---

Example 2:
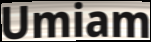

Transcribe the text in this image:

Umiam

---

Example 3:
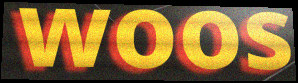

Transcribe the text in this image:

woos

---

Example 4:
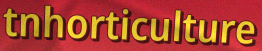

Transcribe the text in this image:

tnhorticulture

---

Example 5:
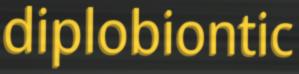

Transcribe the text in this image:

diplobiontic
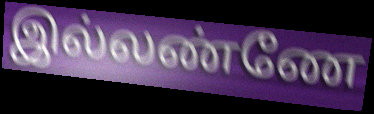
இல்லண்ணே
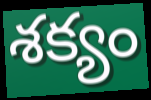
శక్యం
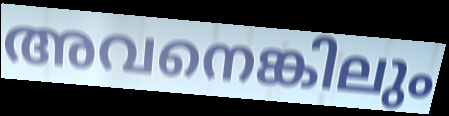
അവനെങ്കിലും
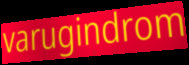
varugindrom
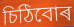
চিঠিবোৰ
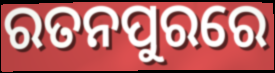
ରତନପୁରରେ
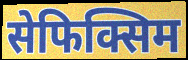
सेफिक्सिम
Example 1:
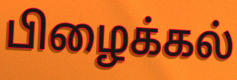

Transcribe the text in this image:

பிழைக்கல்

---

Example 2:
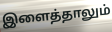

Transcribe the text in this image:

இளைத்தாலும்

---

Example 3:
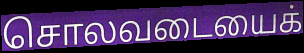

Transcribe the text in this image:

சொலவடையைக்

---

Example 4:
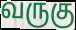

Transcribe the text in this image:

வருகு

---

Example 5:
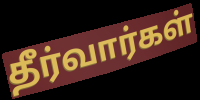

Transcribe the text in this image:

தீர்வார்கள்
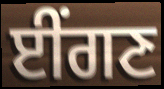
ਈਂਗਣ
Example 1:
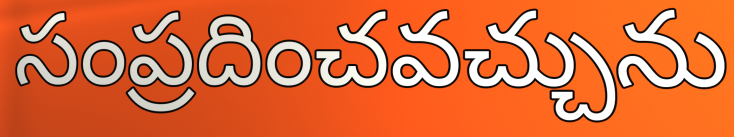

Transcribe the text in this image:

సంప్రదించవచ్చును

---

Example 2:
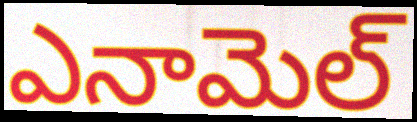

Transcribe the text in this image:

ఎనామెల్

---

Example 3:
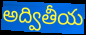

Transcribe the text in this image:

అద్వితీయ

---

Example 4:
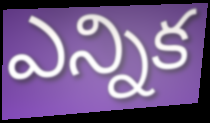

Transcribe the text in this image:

#####

Your objective =
Each entry above should be given again exactly, with its pictures omitted.

Answer space =
---

Example 2:

Transcribe the text in this image:

Umiam

---

Example 3:

Transcribe the text in this image:

woos

---

Example 4:

Transcribe the text in this image:

tnhorticulture

---

Example 5:

Transcribe the text in this image:

diplobiontic
இல்லண்ணே
శక్యం
അവനെങ്കിലും
varugindrom
চিঠিবোৰ
ରତନପୁରରେ
सेफिक्सिम
Example 1:

Transcribe the text in this image:

பிழைக்கல்

---

Example 2:

Transcribe the text in this image:

இளைத்தாலும்

---

Example 3:

Transcribe the text in this image:

சொலவடையைக்

---

Example 4:

Transcribe the text in this image:

வருகு

---

Example 5:

Transcribe the text in this image:

தீர்வார்கள்
ਈਂਗਣ
Example 1:

Transcribe the text in this image:

సంప్రదించవచ్చును

---

Example 2:

Transcribe the text in this image:

ఎనామెల్

---

Example 3:

Transcribe the text in this image:

అద్వితీయ

---

Example 4:

Transcribe the text in this image:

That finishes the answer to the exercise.